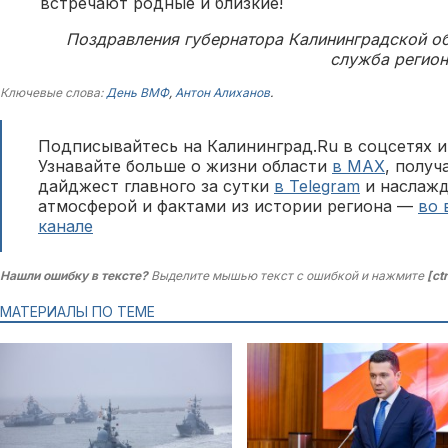
встречают родные и близкие!
Поздравления губернатора Калининградской об
служба регион
Ключевые слова:
День ВМФ
,
Антон Алиханов
.
Подписывайтесь на Калининград.Ru в соцсетях и
Узнавайте больше о жизни области
в MAX
, полу
дайджест главного за сутки
в Telegram
и наслажд
атмосферой и фактами из истории региона —
во 
канале
Нашли ошибку в тексте?
Выделите мышью текст с ошибкой и нажмите
[ct
МАТЕРИАЛЫ ПО ТЕМЕ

Aufgabe:
Ordne die Textzeilen aus allen Daten oben als Markdown-Tabelle mit den Spalten „Nr“ und „Zeile“ an und lass dabei Leerzeilen weg. Die Bilder kommen in der Antwort nicht vor.

Antwort:
| Nr | Zeile |
|---|---|
| 1 | встречают родные и близкие! |
| 2 | Поздравления губернатора Калининградской об |
| 3 | служба регион |
| 4 | Ключевые слова: |
| 5 | День ВМФ |
| 6 | , |
| 7 | Антон Алиханов |
| 8 | . |
| 9 | Подписывайтесь на Калининград.Ru в соцсетях и |
| 10 | Узнавайте больше о жизни области |
| 11 | в MAX |
| 12 | , полу |
| 13 | дайджест главного за сутки |
| 14 | в Telegram |
| 15 | и наслажд |
| 16 | атмосферой и фактами из истории региона — |
| 17 | во  |
| 18 | канале |
| 19 | Нашли ошибку в тексте? |
| 20 | Выделите мышью текст с ошибкой и нажмите |
| 21 | [ct |
| 22 | МАТЕРИАЛЫ ПО ТЕМЕ |